Nonagénaire en souffrance
Le monde est néanmoins petit. C’est dans une maison de retraite d’Entraide qu’était hébergée jusqu’à peu la belle-mère de l’ancien maire d’Eyguières, Joël Sylvestre. Or, pour cette dame de 90 ans, avec la pandémie et le confinement, le séjour au Clos St-Martin à Pélissanne n’a pas été de tout repos : changement de chambre après qu’elle ait attrapé le Covid, difficultés pour sa famille à lui rendre visite…
Pourtant, sur son site, le groupe promet : « Notre mission est de prendre soin des personnes âgées et de leur offrir un accueil de qualité, un cadre de vie confortable et sécurisant, un accompagnement tenant compte de leurs attentes et besoins et des activités permettant de maintenir une vie sociale. » Mais, au vu des documents consultés par le Ravi, la situation s’est rapidement envenimée. Au point que la nonagénaire a dû changer d’établissement.
Un cas isolé ? À voir. Car, en décembre, une petite vingtaine de familles ont signé une pétition demandant de « réorganiser les visites sur rendez-vous » et de « déconfiner les résidents » : « Nos parents sont prisonniers de votre gestion de la crise, ils sont en grande souffrance et nous aussi. » Un dossier suivi par l’Agence régionale de la santé, le Département, l’inspection du travail ayant elle aussi été alertée. De son côté, la famille de la nonagénaire vient de saisir le Défenseur des droits, Joël Sylvestre se demandant si sa casquette d’ancien maire – dont les relations avec celui qui lui a succédé en 2008 sont plutôt fraîches – n’a pas joué dans le traitement réservé à sa belle-mère.
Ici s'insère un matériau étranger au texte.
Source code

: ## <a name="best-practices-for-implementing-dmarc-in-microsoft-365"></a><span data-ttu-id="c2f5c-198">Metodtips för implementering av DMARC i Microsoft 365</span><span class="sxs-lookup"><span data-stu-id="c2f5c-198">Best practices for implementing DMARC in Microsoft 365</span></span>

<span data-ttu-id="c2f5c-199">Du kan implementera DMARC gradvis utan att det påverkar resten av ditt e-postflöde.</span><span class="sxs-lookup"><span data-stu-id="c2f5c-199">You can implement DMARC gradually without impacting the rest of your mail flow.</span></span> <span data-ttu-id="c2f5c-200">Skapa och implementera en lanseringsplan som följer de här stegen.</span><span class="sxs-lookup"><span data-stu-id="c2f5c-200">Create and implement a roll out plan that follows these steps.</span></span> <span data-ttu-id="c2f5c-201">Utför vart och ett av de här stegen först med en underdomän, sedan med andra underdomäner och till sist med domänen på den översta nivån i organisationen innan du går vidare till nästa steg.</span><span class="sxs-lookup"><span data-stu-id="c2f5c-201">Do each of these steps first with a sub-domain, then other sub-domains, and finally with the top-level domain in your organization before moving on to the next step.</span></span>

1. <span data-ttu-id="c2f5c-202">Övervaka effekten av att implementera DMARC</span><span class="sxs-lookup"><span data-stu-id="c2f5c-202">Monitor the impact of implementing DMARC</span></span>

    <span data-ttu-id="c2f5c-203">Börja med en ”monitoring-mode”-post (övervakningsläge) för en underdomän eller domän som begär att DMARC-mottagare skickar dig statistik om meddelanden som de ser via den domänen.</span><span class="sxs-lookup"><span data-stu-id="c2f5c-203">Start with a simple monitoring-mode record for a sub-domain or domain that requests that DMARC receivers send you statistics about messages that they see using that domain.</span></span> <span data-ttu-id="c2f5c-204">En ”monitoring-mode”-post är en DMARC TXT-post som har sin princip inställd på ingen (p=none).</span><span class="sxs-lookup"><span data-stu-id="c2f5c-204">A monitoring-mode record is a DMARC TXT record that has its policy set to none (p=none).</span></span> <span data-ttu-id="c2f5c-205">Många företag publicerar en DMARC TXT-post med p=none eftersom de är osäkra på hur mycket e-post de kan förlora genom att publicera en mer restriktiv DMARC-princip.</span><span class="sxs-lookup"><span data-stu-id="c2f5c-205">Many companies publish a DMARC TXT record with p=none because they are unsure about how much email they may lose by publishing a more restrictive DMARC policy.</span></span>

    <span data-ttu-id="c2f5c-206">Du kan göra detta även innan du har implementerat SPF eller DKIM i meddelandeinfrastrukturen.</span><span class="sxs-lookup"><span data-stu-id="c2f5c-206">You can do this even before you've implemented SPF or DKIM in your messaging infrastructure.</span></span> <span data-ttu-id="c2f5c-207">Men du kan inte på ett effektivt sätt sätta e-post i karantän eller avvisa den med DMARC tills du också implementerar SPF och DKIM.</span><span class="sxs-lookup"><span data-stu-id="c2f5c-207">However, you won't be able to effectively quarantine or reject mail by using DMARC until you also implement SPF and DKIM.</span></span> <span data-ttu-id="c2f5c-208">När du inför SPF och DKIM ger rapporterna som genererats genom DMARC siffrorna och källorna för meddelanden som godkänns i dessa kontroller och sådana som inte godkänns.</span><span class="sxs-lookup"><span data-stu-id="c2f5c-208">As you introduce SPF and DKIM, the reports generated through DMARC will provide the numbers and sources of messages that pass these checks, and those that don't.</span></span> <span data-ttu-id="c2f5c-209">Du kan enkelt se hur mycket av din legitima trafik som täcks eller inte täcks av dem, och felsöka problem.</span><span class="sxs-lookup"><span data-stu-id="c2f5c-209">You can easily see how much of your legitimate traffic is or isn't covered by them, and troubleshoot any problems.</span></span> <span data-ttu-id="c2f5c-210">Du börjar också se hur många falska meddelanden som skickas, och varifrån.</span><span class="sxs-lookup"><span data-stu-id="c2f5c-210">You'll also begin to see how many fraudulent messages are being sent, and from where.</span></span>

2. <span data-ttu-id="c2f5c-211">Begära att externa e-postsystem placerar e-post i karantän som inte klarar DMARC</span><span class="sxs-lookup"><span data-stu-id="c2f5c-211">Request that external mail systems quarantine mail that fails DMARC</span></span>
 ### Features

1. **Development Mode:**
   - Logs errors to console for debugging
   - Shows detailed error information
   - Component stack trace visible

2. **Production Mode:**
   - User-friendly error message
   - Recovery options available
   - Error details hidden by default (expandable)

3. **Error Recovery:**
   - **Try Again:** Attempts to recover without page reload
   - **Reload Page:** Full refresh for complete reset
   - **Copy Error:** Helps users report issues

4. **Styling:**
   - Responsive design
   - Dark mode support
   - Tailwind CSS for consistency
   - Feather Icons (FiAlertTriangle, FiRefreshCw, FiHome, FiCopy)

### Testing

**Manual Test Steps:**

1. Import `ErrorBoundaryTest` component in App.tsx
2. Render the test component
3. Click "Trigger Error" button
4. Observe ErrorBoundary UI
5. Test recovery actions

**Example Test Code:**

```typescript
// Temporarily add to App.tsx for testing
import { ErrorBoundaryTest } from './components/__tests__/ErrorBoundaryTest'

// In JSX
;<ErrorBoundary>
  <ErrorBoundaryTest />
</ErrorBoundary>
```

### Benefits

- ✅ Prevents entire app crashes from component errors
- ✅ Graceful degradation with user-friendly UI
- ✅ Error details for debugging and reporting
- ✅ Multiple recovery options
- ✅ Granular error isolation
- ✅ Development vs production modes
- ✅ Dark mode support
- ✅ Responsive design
Ce que nie Ansaldi : « Je ne le connais pas et ne l’ai rencontré qu’une fois ! Maire, ex-maire, peu importe, ce qui compte, c’est le bien-être des résidents, des familles, des salariés. » Reste qu’entre la famille de la nonagénaire et le personnel, cela a été jusqu’au dépôt de plainte ! « J’aurais pu suspendre toute visite. Mais, à cette solution, j’ai préféré m’en charger en m’occupant des visites, se défend Ansaldi. Moi-même, cela fait plus d’un an que je n’ai pas vu mes parents. C’est une période difficile pour tout le monde. » D’ailleurs, les magistrats de la Chambre régionale participent à l’enquête de la Cour des comptes sur les Ephad, le Défenseur des droits venant de rendre son rapport sur la situation dans les maisons de retraite pendant la crise sanitaire.
Sur cette thématique, Ansaldi loue le bilan de son ex-patronne, Martine Vassal : « Vous allez dire que je suis de parti pris. Mais on n’est absolument pas un sous-traitant du Département. » C’est toutefois dans le cadre d’un appel d’offre du CD 13 qu’il vient de déposer un permis de construire pour une « résidence autonomie d’hébergement non médicalisée pour personnes âgées » à… Eyguières ! L’occasion peut-être de faire connaissance avec Henri Pons. Qui, pour faciliter la vaccination des anciens, a mis en place un minibus. À Eyguières, on a le sens de l’entraide !
N. B. Le maire d’Eyguières n’a pas donné suite à notre demande d’interview.